Many industrial facilities are shifting toward more proactive maintenance and reliability strategies by adopting technologies that offer novel machinery insight. Condition monitoring via scalable wireless sensors in particular has been an important component of this modern era of asset health evaluation and management. Combining wireless hardware with cloud-based analytical software allows end users to collect and trend much more information, facilitates better collaboration internally and with external experts and improves the visibility of emerging problems. Many challenges related to route-based or wired condition monitoring strategies are overcome with wireless condition monitoring systems.
Environments that are hazardous or have limited accessibility—causing safety concerns for individuals performing vibration routes—are eliminated by automated data capture. The high cost of wired systems that may have been a barrier to entry is countered by the affordability of wireless systems, which continue to reduce in price as technology advances and competition within this sector increases.
This article presents two cases where an advanced condition monitoring system was able to alert users to a potential problem and provide actionable insights to aid in diagnosis and remediation.
Case 1: Cold-Weather Vibration Patterns Reveal Hidden Machine Dynamics
The equipment at the center of the first case is a vertically mounted pump-motor system at an industrial facility in a cold climate region. The subject system had not been exhibiting overt performance issues but was enrolled in a continuous monitoring program to track baseline behavior and detect potential failure trends over time. Information collected included velocity and spectrum data from motor, pump and recirculation line sensors at regular intervals over multiple seasons.
Although vibration amplitudes remained below alarm thresholds, a consistent seasonal increase was detected in motor vibration amplitudes—up to 150%-200% higher from November through April. These trends were subtle, repeatable and pointed to environmental factors. Frequency analysis revealed a discrete peak at 900 cycles per minute (CPM) and intermittent excitation in the 3,600-7,750 CPM range. These were linked to transient cavitation events and turbulence in the system, particularly on the pump and recirculation line.

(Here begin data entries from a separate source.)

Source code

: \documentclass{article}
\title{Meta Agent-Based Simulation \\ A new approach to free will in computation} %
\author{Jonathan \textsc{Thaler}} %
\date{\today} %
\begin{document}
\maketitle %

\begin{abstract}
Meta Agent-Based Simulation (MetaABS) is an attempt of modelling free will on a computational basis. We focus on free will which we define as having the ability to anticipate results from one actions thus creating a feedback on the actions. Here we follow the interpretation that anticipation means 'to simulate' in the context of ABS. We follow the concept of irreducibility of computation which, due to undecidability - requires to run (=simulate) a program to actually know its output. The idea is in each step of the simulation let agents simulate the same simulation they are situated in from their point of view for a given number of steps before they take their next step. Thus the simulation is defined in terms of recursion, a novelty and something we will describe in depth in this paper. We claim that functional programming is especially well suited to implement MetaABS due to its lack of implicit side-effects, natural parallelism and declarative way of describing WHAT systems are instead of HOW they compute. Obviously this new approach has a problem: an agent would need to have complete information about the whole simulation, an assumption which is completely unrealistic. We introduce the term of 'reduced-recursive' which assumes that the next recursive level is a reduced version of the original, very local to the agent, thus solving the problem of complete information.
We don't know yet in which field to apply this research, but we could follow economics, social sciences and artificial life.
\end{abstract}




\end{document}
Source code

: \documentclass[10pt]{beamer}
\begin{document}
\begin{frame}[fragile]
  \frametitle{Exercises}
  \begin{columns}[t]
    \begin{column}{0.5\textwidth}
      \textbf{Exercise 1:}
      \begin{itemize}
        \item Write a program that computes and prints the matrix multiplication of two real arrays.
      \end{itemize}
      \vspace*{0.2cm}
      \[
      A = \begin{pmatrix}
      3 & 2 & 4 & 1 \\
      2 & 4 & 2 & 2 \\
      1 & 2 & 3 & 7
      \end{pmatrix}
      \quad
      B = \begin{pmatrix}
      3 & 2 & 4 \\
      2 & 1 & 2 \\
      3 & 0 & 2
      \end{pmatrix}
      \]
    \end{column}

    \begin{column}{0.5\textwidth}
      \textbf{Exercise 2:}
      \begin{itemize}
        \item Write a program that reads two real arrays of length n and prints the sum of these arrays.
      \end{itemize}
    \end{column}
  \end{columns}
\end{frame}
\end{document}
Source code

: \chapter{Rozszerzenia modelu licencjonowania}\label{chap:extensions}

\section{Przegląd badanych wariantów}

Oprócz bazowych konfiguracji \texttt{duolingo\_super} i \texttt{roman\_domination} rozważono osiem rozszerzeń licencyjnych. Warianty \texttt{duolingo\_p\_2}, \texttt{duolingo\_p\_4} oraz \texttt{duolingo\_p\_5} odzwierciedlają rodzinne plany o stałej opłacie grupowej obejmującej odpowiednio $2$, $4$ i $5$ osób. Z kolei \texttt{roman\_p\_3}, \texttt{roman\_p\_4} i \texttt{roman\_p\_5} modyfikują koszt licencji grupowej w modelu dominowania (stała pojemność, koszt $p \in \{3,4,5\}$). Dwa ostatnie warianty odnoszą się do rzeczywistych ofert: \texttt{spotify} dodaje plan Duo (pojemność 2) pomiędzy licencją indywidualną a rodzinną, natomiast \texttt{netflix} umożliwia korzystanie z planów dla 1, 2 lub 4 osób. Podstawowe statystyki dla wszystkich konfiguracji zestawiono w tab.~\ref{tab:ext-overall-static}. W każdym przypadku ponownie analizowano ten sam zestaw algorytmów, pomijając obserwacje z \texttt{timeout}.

Rather than trigger alarms or unnecessary shutdowns, the condition monitoring platform enabled a deeper analysis of the machine’s behavior under environmental stress. Cavitation and turbulence issues were flagged as intermittent and seasonal, not constant. Further inspection was recommended to rule out sensor mounting issues, and the maintenance team planned a coupling inspection at the next outage.
By having continuous monitoring data available, the end user was able to not only identify an intermittent issue that may have been missed using route-based methods but also to quickly perform an in-depth risk assessment that circumvented an unnecessary shutdown.
Case 2: Thrust End Bearing Failure Identified
At a large U.S.-based chemical plant, wireless monitoring was deployed across hundreds of machines, including centrifugal blowers in their polyvinyl chloride (PVC) division. The units are critical to production, and they do not have spare backup units.
Analysis of the blower’s vibration data revealed significant anomalies. In Image 3, the trend (top graph) indicated a gradual and then sudden increase in vibration levels beginning around March 2025, peaking at 0.479 inches per second (in/s)—well above typical operational baselines. The waveform (middle graph) showed a consistent, repeating oscillation pattern, indicating mechanical looseness or surface degradation rather than random impacts. The spectrum (bottom graph) confirmed this diagnosis, with a strong peak at or near 1X running speed, characteristic of rotating element wear without significant harmonics or sidebands.
Upon inspection, physical evidence confirmed the diagnosis: Heavy wear and spalling were visible on the inboard bearing’s raceway (Image 4). The damage likely resulted from prolonged metal-on-metal contact due to lubrication degradation or normal fatigue wear.
Because the wireless condition monitoring system continuously trended and analyzed the blower’s vibration data, the maintenance team was alerted before a catastrophic bearing failure occurred. Instead of reacting to an unexpected shutdown—which could have caused extended downtime, secondary damage to the blower shaft or housing and lost production—the team was able to plan and execute a controlled replacement during a scheduled maintenance window.
By leveraging real-time monitoring and automated alerts, the plant avoided:
- An estimated 48-plus hours of unplanned downtime
- Over $100,000 in potential lost production and emergency repair costs
- Secondary damage to the blower, saving further capital expenses
As a steady stream of new companies and products enter the market, it can be overwhelming for prospective adopters to determine what solution best fits their individual needs. Taking a step back and looking at examples where this technology has been successfully applied can help refine program goals and clarify key features that support achieving these objectives.
These two cases highlight the critical role that scalable wireless condition monitoring has in adopting predictive and proactive maintenance strategies. By combining continuous data capture with advanced analytical tools, end users are able to quickly identify fault events, develop a preliminary diagnosis and advance a plan of action to validate and remediate the suspected causal factors.